GIVEN ENTRIES:
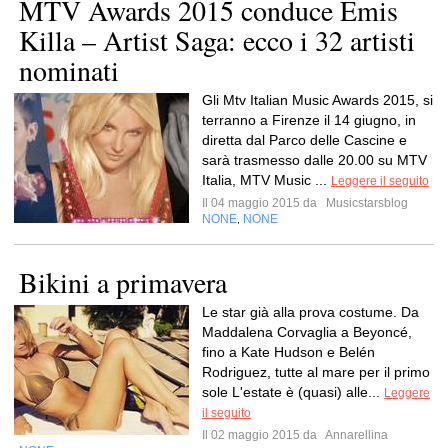
MTV Awards 2015 conduce Emis
Killa – Artist Saga: ecco i 32 artisti
nominati
Gli Mtv Italian Music Awards 2015, si
terranno a Firenze il 14 giugno, in
diretta dal Parco delle Cascine e
sarà trasmesso dalle 20.00 su MTV
Italia, MTV Music ...
Leggere il seguito
Il 04 maggio 2015 da
Musicstarsblog
NONE
NONE
,
Bikini a primavera
Le star già alla prova costume. Da
Maddalena Corvaglia a Beyoncé,
fino a Kate Hudson e Belén
Rodriguez, tutte al mare per il primo
sole L'estate è (quasi) alle...
Leggere
il seguito
Il 02 maggio 2015 da
Annarellina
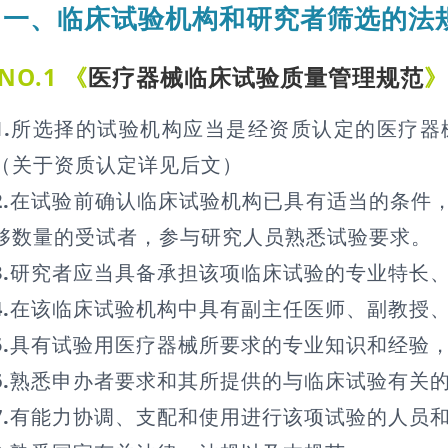
一、临床试验机构和研究者筛选的法
NO.1 《
医疗器械临床试验质量管理规范
》
1.
所选择的试验机构应当是经资质认定的医疗器
（关于资质认定详见后文）
2.
在试验前确认临床试验机构已具有适当的条件
够数量的受试者，参与研究人员熟悉试验要求。
3.
研究者应当具备承担该项临床试验的专业特长
4.
在该临床试验机构中具有副主任医师、副教授
5.
具有试验用医疗器械所要求的专业知识和经验
6.
熟悉申办者要求和其所提供的与临床试验有关
7.
有能力协调、支配和使用进行该项试验的人员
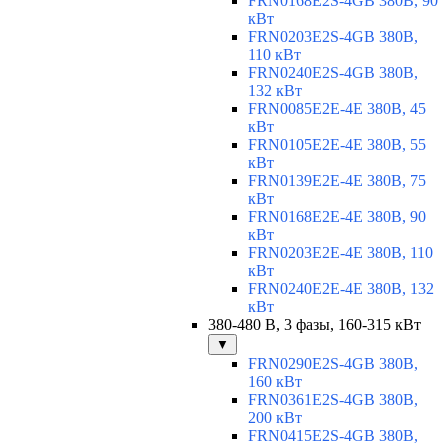
FRN0168E2S-4GB 380В, 90
кВт
FRN0203E2S-4GB 380В,
110 кВт
FRN0240E2S-4GB 380В,
132 кВт
FRN0085E2E-4E 380В, 45
кВт
FRN0105E2E-4E 380В, 55
кВт
FRN0139E2E-4E 380В, 75
кВт
FRN0168E2E-4E 380В, 90
кВт
FRN0203E2E-4E 380В, 110
кВт
FRN0240E2E-4E 380В, 132
кВт
380-480 В, 3 фазы, 160-315 кВт
▼
FRN0290E2S-4GB 380В,
160 кВт
FRN0361E2S-4GB 380В,
200 кВт
FRN0415E2S-4GB 380В,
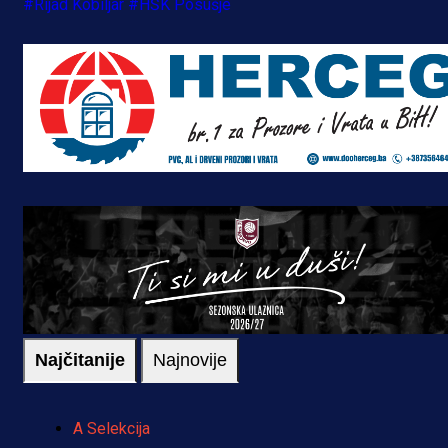
#Rijad Kobiljar
#HŠK Posušje
Najčitanije
Najnovije
A Selekcija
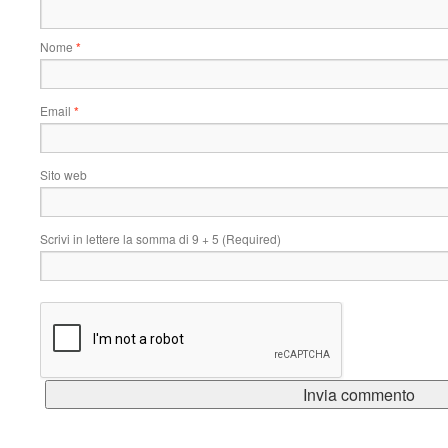
Nome
*
Email
*
Sito web
Scrivi in lettere la somma di 9 + 5 (Required)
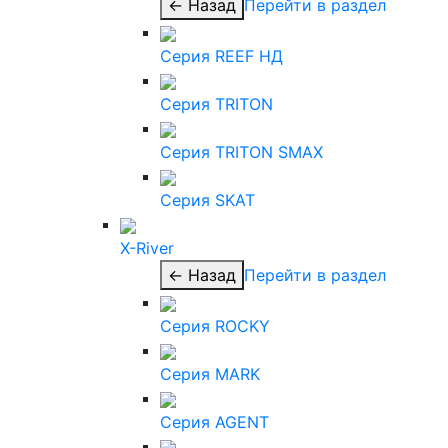
← Назад
Перейти в раздел
Серия REEF НД
Серия TRITON
Серия TRITON SMAX
Серия SKAT
X-River
← Назад
Перейти в раздел
Серия ROCKY
Серия MARK
Серия AGENT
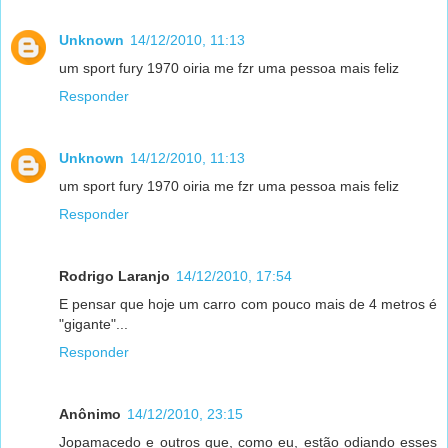
Unknown
14/12/2010, 11:13
um sport fury 1970 oiria me fzr uma pessoa mais feliz
Responder
Unknown
14/12/2010, 11:13
um sport fury 1970 oiria me fzr uma pessoa mais feliz
Responder
Rodrigo Laranjo
14/12/2010, 17:54
E pensar que hoje um carro com pouco mais de 4 metros é
"gigante"...
Responder
Anônimo
14/12/2010, 23:15
Jopamacedo e outros que, como eu, estão odiando esses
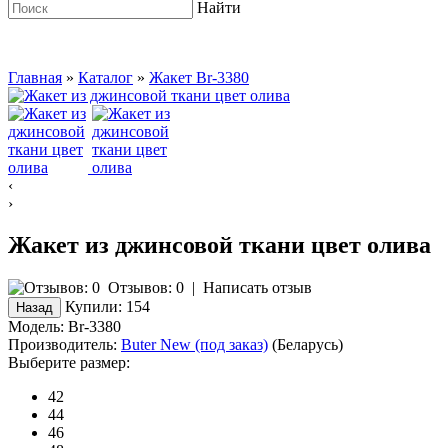
Найти
Главная
»
Каталог
»
Жакет Br-3380
‹
›
Жакет из джинсовой ткани цвет олива
Отзывов: 0
|
Написать отзыв
Купили:
154
Модель:
Br-3380
Производитель:
Buter New (под заказ)
(Беларусь)
Выберите размер:
42
44
46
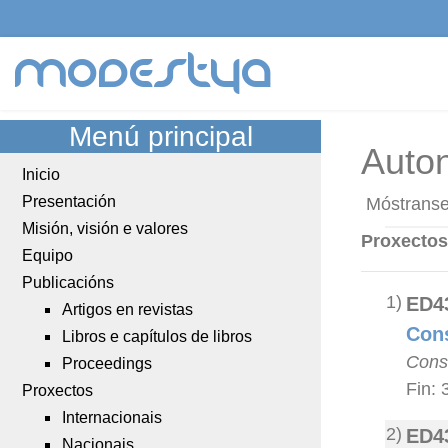
modestya
Menú principal
Auto
Inicio
Presentación
Móstranse 
Misión, visión e valores
Proxectos
Equipo
Publicacións
1)
ED4
Artigos en revistas
Cons
Libros e capítulos de libros
Conse
Proceedings
Fin: 
Proxectos
Internacionais
2)
ED4
Nacionais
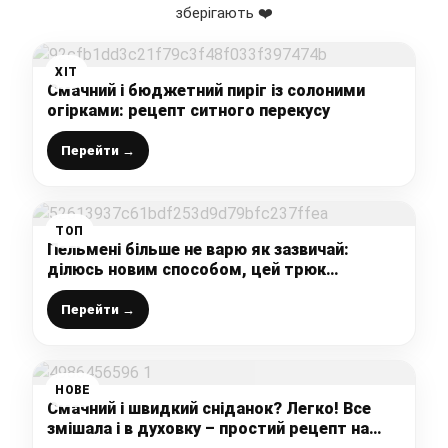
зберігають ❤️
ХІТ
Смачний і бюджетний пиріг із солоними
огірками: рецепт ситного перекусу
Перейти →
ТОП
Пельмені більше не варю як зазвичай:
ділюсь новим способом, цей трюк
підкорив мільйони господинь
Перейти →
НОВЕ
Смачний і швидкий сніданок? Легко! Все
змішала і в духовку – простий рецепт на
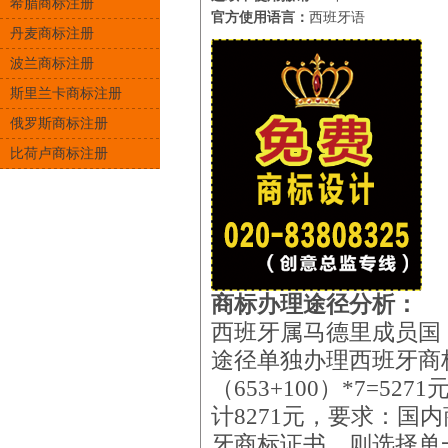
希腊商标注册
官方使用语言：
西班牙语
丹麦商标注册
波兰商标注册
斯里兰卡商标注册
俄罗斯商标注册
比荷卢商标注册
商标办理途径分析：
西班牙属马德里成员国
途径单独办理西班牙商
（653+100）*7=5
计8271元，要求：国
牙商标证书，则选择单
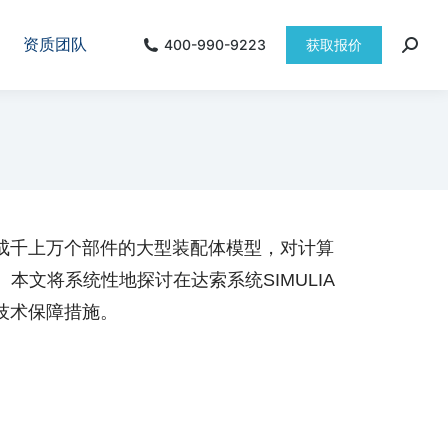
资质团队
400-990-9223
获取报价
成千上万个部件的大型装配体模型，对计算
文将系统性地探讨在达索系统SIMULIA
键技术保障措施。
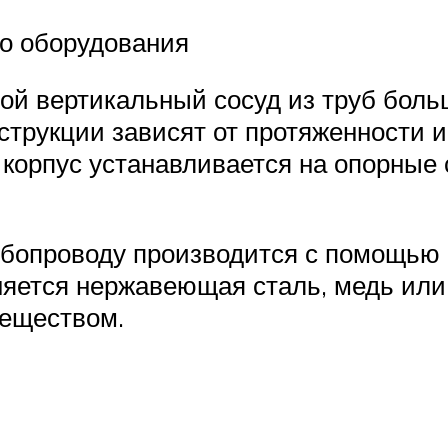
го оборудования
ой вертикальный сосуд из труб бол
трукции зависят от протяженности и 
корпус устанавливается на опорные 
бопроводу производится с помощью 
яется нержавеющая сталь, медь или
веществом.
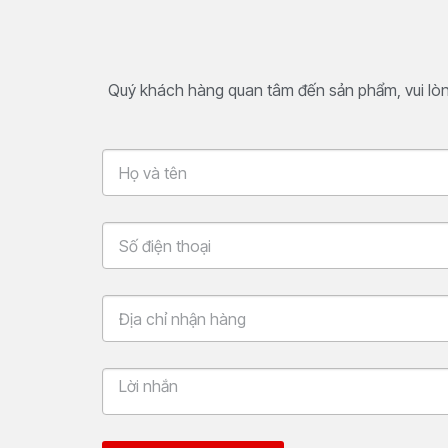
Quý khách hàng quan tâm đến sản phẩm, vui lòng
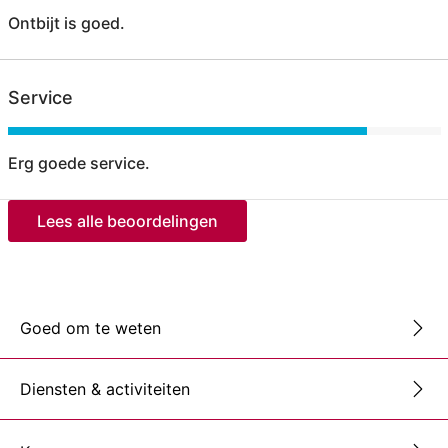
Ontbijt is goed.
Service
Erg goede service.
Lees alle beoordelingen
Goed om te weten
Diensten & activiteiten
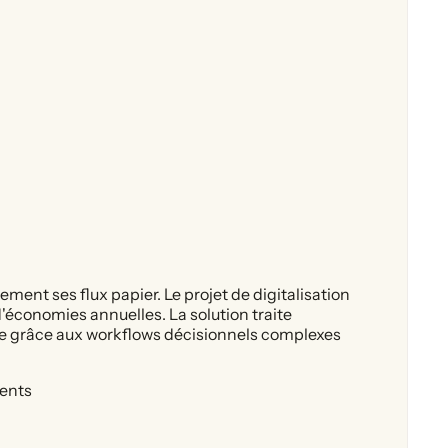
ent ses flux papier. Le projet de digitalisation
économies annuelles. La solution traite
e grâce aux workflows décisionnels complexes
ments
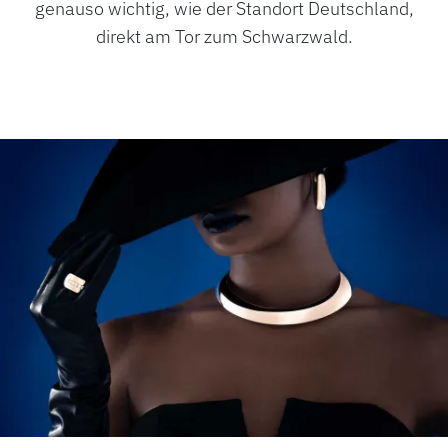
genauso wichtig, wie der Standort Deutschland,
direkt am Tor zum Schwarzwald.
ROLEX
ROLEX CERTIFIED PRE-OWNED
UHREN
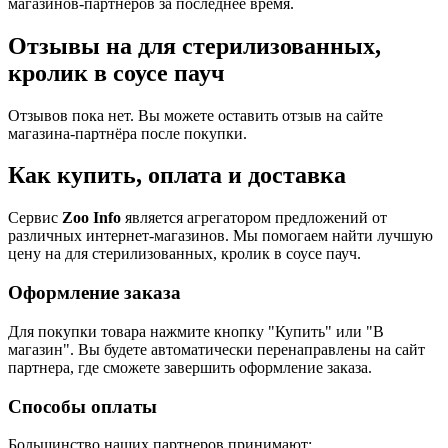
магазинов-партнеров за последнее время.
Отзывы на для стерилизованных,
кролик в соусе пауч
Отзывов пока нет. Вы можете оставить отзыв на сайте
магазина-партнёра после покупки.
Как купить, оплата и доставка
Сервис
Zoo Info
является агрегатором предложений от
различных интернет-магазинов. Мы помогаем найти лучшую
цену на для стерилизованных, кролик в соусе пауч.
Оформление заказа
Для покупки товара нажмите кнопку "Купить" или "В
магазин". Вы будете автоматически перенаправлены на сайт
партнера, где сможете завершить оформление заказа.
Способы оплаты
Большинство наших партнеров принимают:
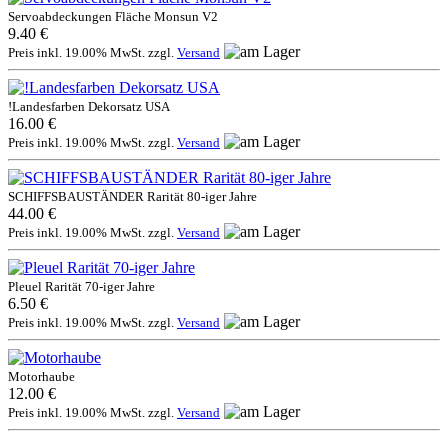
Servoabdeckungen Fläche Monsun V2
9.40 €
Preis inkl. 19.00% MwSt. zzgl.
Versand
!Landesfarben Dekorsatz USA
16.00 €
Preis inkl. 19.00% MwSt. zzgl.
Versand
SCHIFFSBAUSTÄNDER Rarität 80-iger Jahre
44.00 €
Preis inkl. 19.00% MwSt. zzgl.
Versand
Pleuel Rarität 70-iger Jahre
6.50 €
Preis inkl. 19.00% MwSt. zzgl.
Versand
Motorhaube
12.00 €
Preis inkl. 19.00% MwSt. zzgl.
Versand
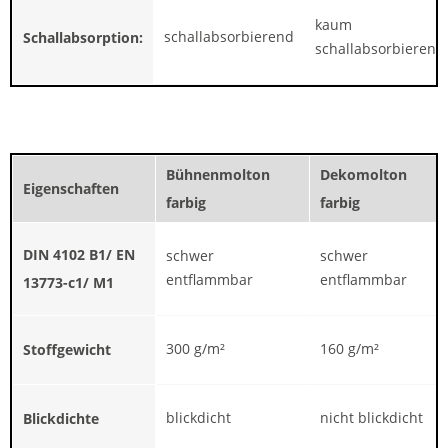
kaum
schallabsorbierend
Schallabsorption:
schallabsorbierend
Bühnenmolton
Dekomolton
Eigenschaften
farbig
farbig
DIN 4102 B1/ EN
schwer
schwer
entflammbar
entflammbar
13773-c1/ M1
300 g/m²
160 g/m²
Stoffgewicht
blickdicht
nicht blickdicht
Blickdichte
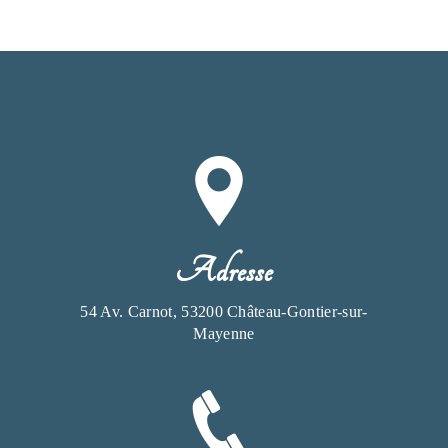
Adresse
54 Av. Carnot, 53200 Château-Gontier-sur-
Mayenne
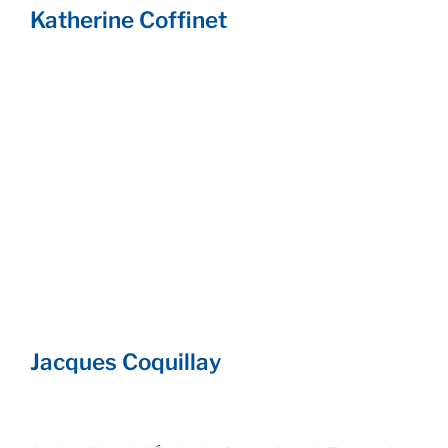
Katherine Coffinet
Matin
Eloge de la paresse
Jacques Coquillay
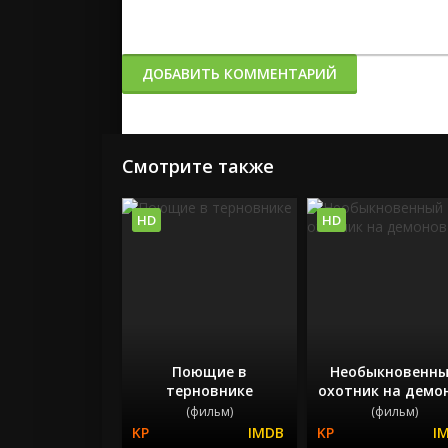
ДОБАВИТЬ КОММЕНТАРИЙ
Смотрите также
HD
HD
Поющие в
Необыкновенн
терновнике
охотник на демо
(фильм)
(фильм)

EXERCISE OBJECTIVE:
Pick out each line of the listing above that contains the word "Жакет", and copy those lines in full.

COMPLETED TASK:
Жакет Br-3380
Жакет из джинсовой ткани цвет олива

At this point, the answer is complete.